### Document excerpt

U.S. District Court Chief Judge Ralph Beistline handed down the sentence of 52 months, plus an additional five years of supervised release, in federal court on Tuesday. In addition, Fleming received 18 months for violating his parole in an earlier 2002 drug conspiracy, bringing his sentence to a total of 70 months imprisonment.

In a Department of Justice release following the sentencing, U.S. Attorney Karen Loeffler announced that Fleming's conspiracy ranged from Fairbanks to Anchorage.

In court prosecutors argued Fleming and 13 others concealed a  drug operation behind an Anchorage record label and several rap and hip-hop performance groups under names like “Out Da Cutt” Entertainment and “Up North ‘D’” or “Dope Boys. “

“He held himself out as a sort of business manager for the groups, gave interviews to publications, and was talking to record labels,” said Assistant U.S. Attorney Kelly Cavanaugh. The record label “was essentially just a hobby for these guys,” he added.

Their music “glorified” selling drugs and other crimes, the release noted.

“I think they were very much flaunting it,” Cavanaugh said, adding that the music and performances by the groups were posted online on website like YouTube. “In some aspects the higher level members of conspiracy were intelligent about it, they only dealt with certain individuals, but lower levels were not intelligent about it, and that’s how they got caught.”

Cavanugh said law enforcement surveillance caught Fleming “in a drug drop” where money was left in his vehicle for a prior drug deal.

The lengthy investigation, a cooperative effort between the Drug Enforcement Administration and the Anchorage Police Department, led to investigators identifying a car used by co-conspirator Donnell Johnson. That vehicle, Cavanaugh said, was part of a January 2012 traffic stop that found Johnson in possession of 12 kilograms, or more than 26 pounds, of cocaine.

######

Directions:
• 1. According to the sentencing article, what is the total length of Fleming's prison sentence?
• 2. Condense the paragraph of the sentencing article that begins "The lengthy investigation" into one or two shorter sentences, keeping its main facts.

### Given records

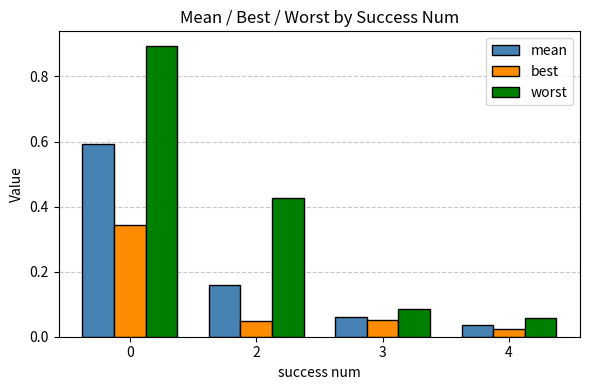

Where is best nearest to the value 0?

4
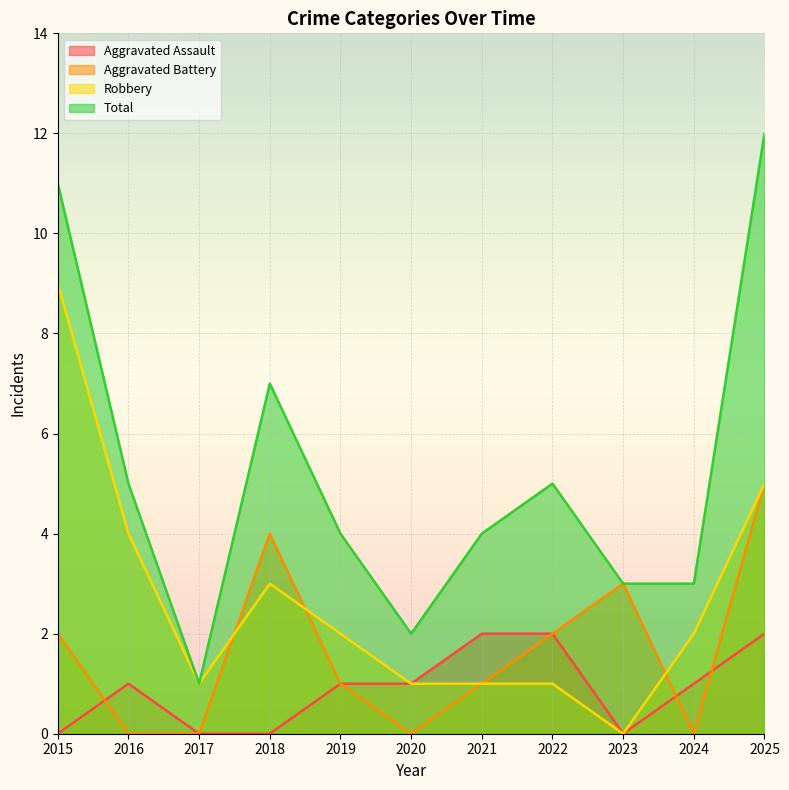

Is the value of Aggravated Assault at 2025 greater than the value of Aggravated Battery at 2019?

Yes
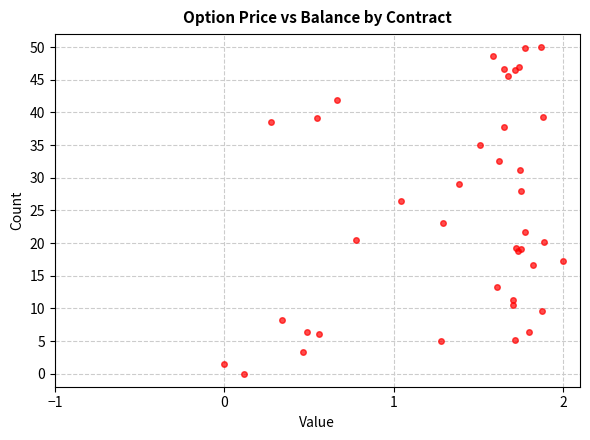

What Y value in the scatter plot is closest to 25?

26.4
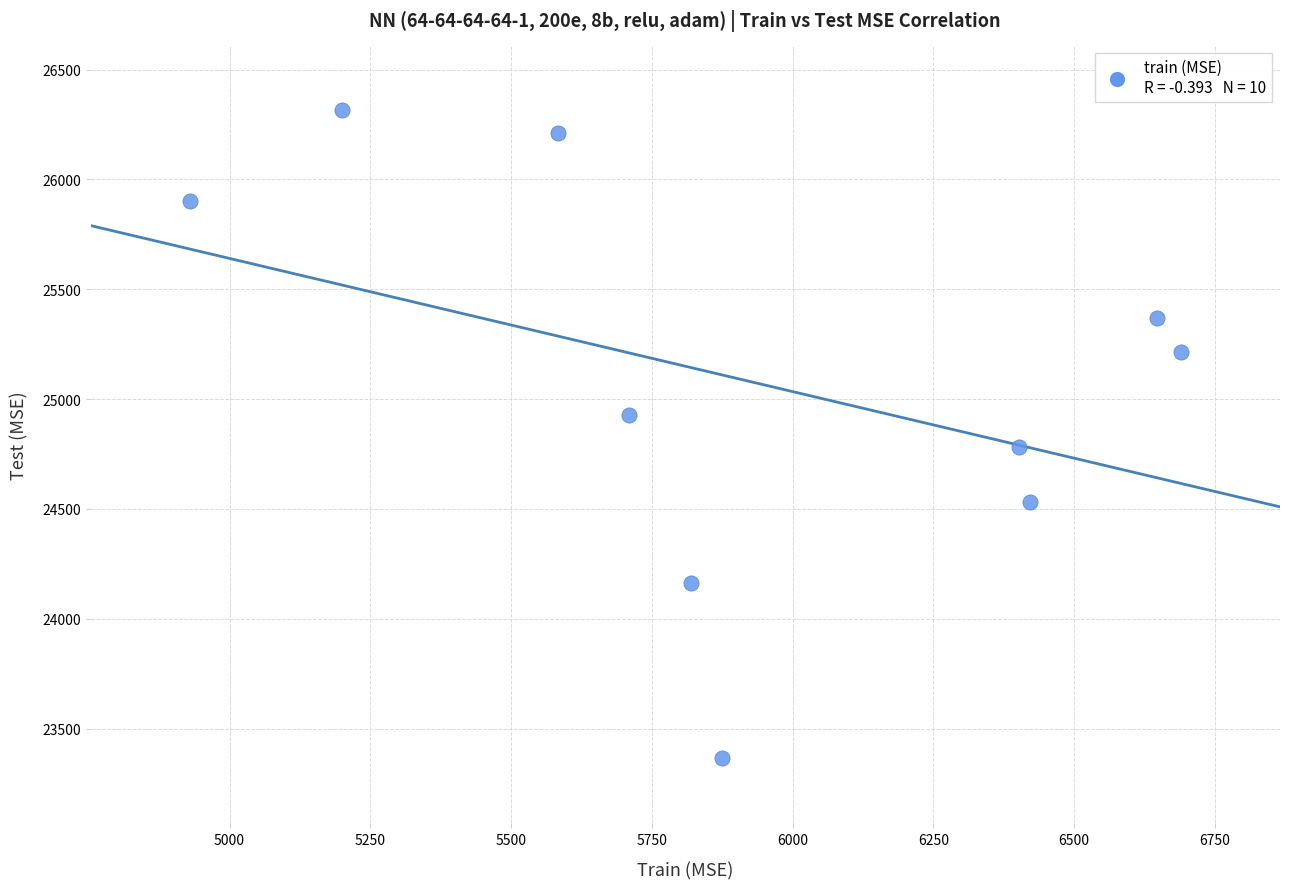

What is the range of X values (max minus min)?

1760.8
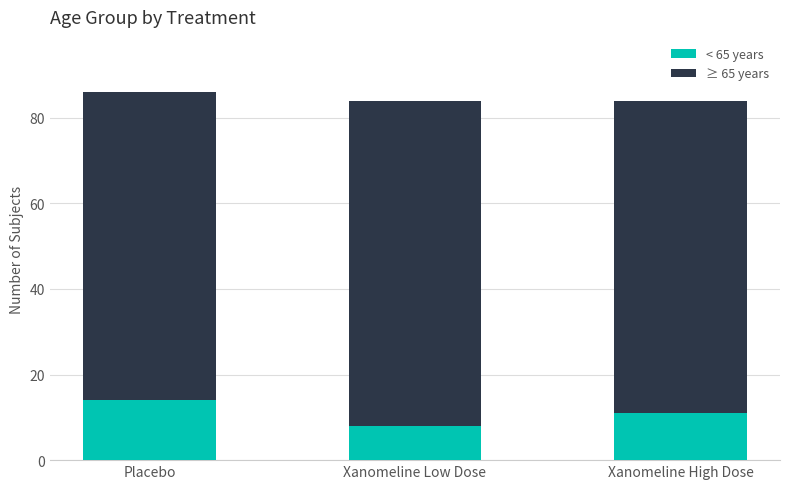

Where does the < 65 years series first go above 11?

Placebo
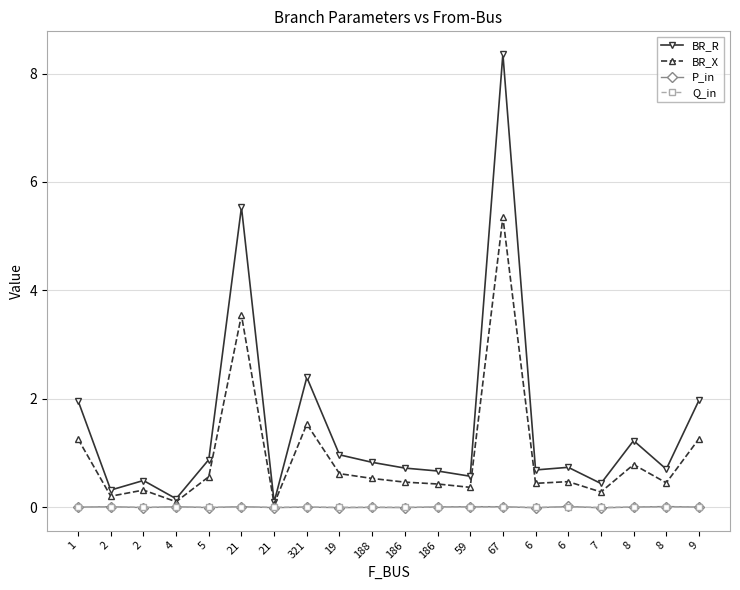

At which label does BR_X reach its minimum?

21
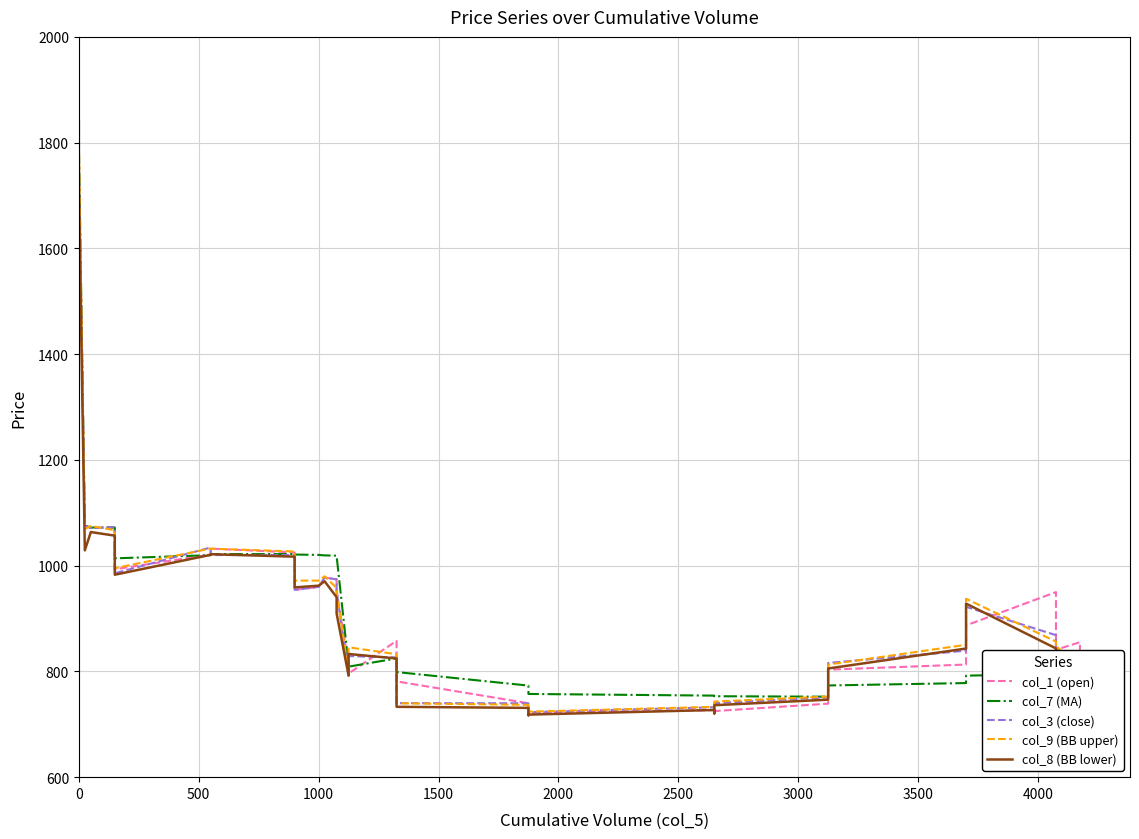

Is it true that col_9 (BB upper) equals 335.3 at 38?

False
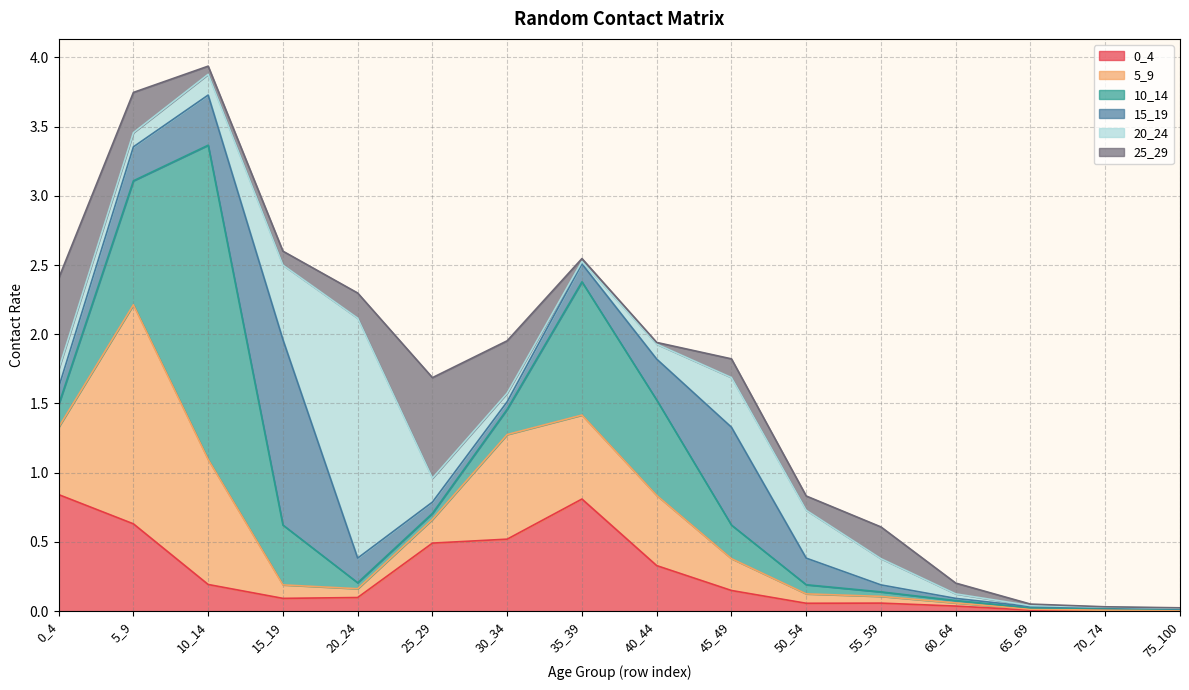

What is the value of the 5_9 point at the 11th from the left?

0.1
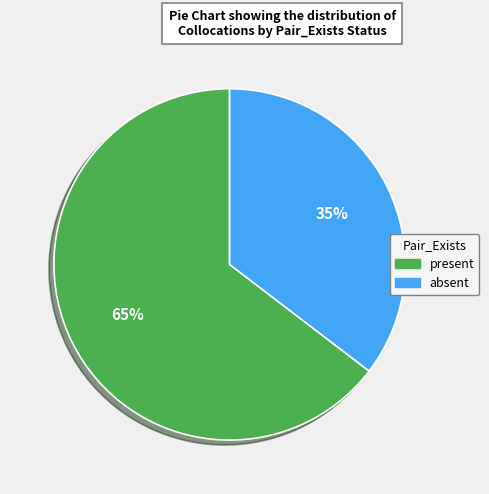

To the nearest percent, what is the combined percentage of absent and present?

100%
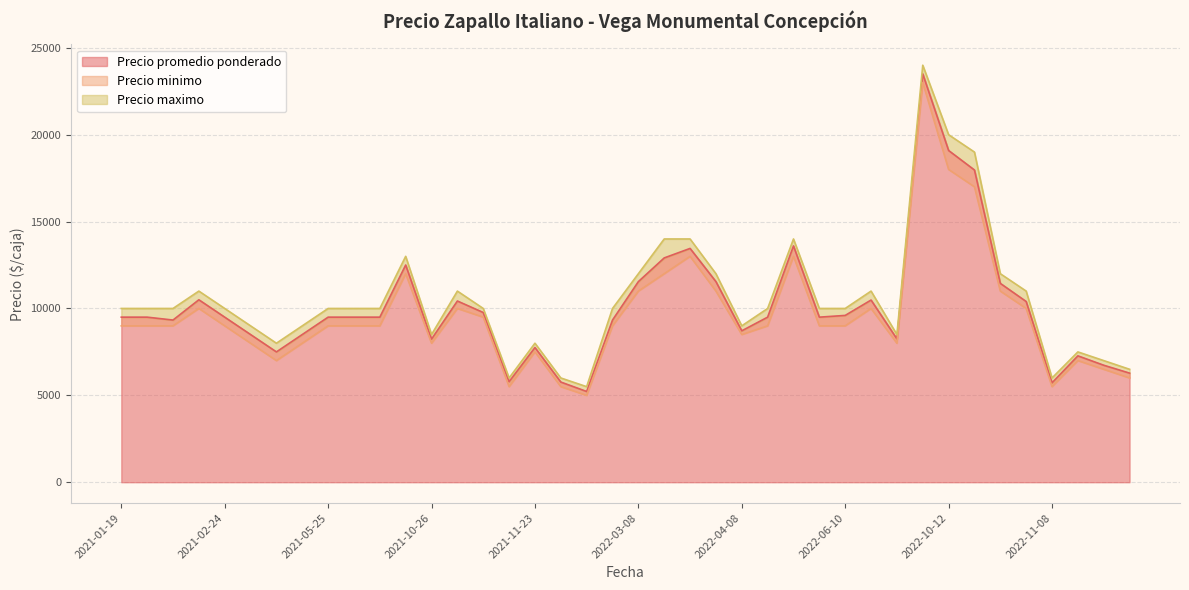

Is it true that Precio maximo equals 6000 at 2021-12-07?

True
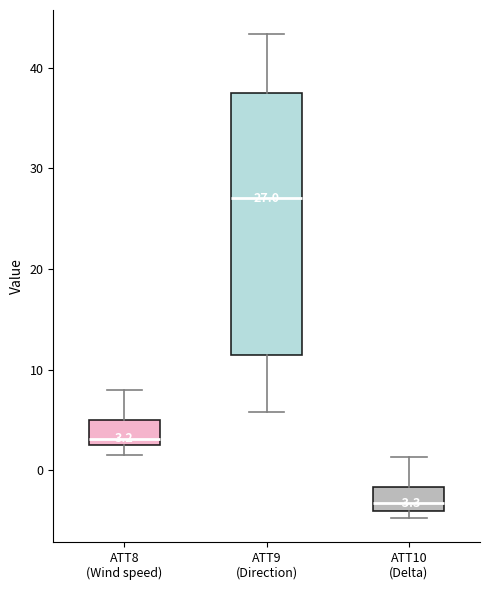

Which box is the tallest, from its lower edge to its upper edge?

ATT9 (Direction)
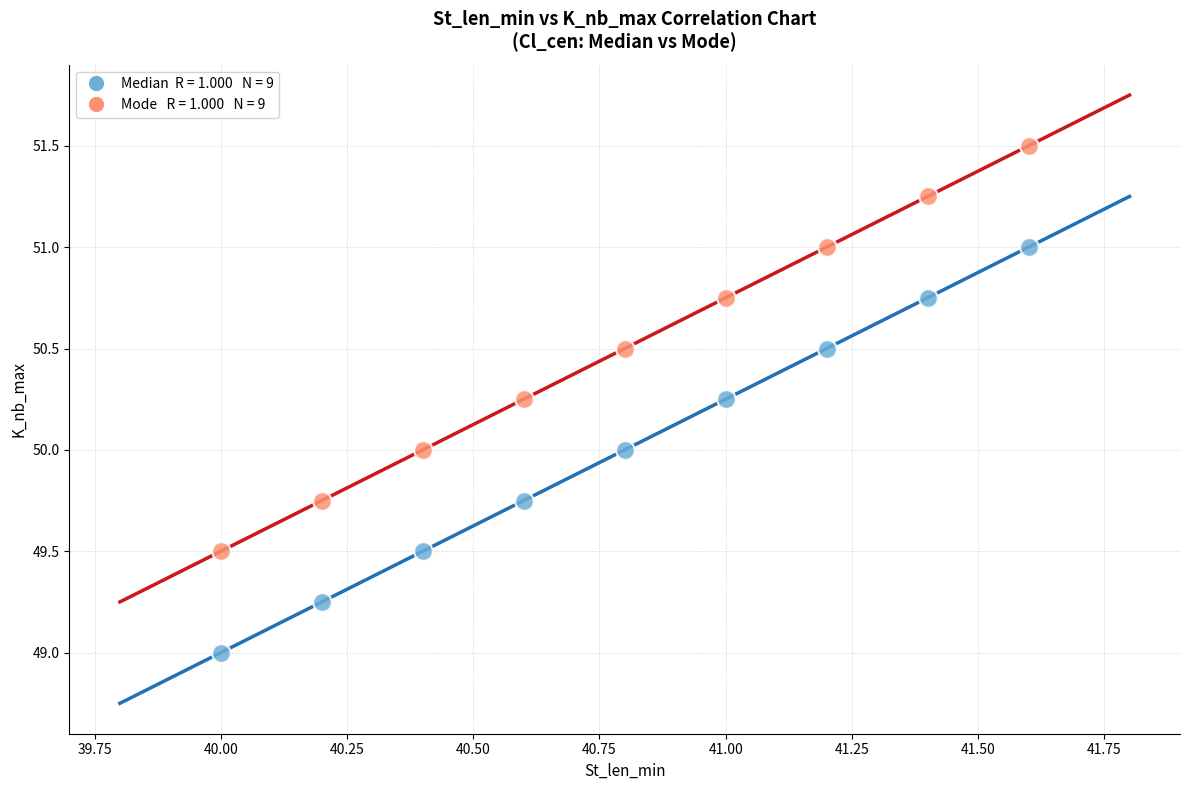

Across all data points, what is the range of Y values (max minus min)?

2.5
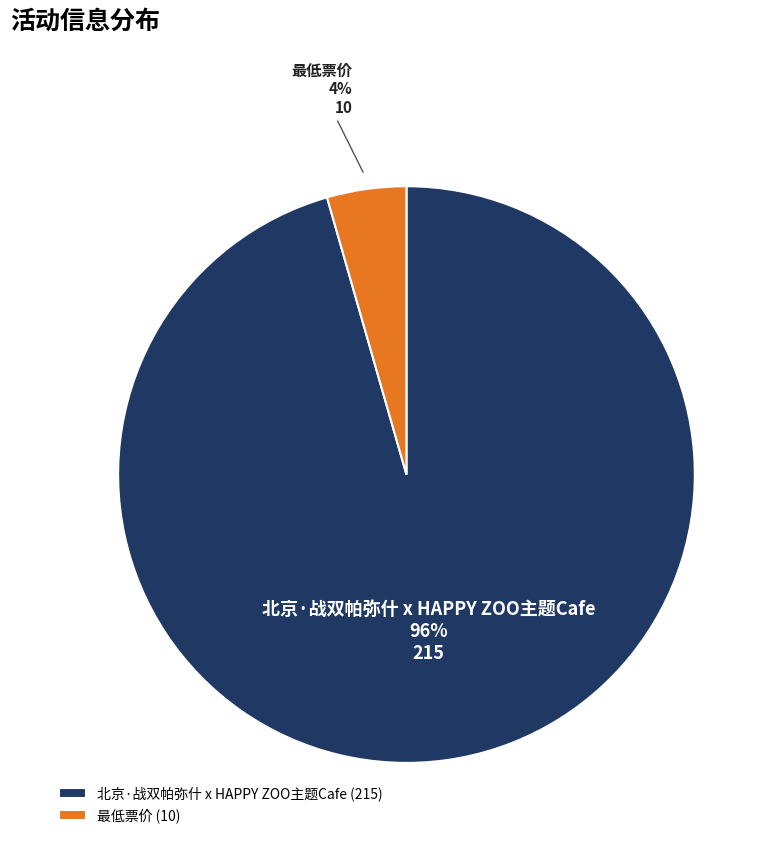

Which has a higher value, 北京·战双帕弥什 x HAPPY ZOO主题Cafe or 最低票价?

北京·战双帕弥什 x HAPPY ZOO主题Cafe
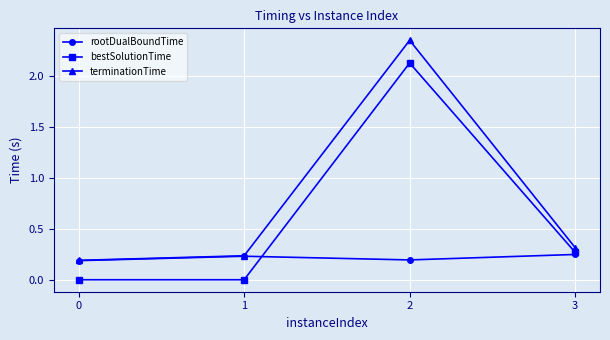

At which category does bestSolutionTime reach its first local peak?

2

######

Solutions for each task:
• 1. 70 months

• 2. A joint investigation by the Drug Enforcement Administration and the Anchorage Police Department identified a car used by co-conspirator Donnell Johnson. A January 2012 traffic stop of that car found Johnson with 12 kilograms (more than 26 pounds) of cocaine.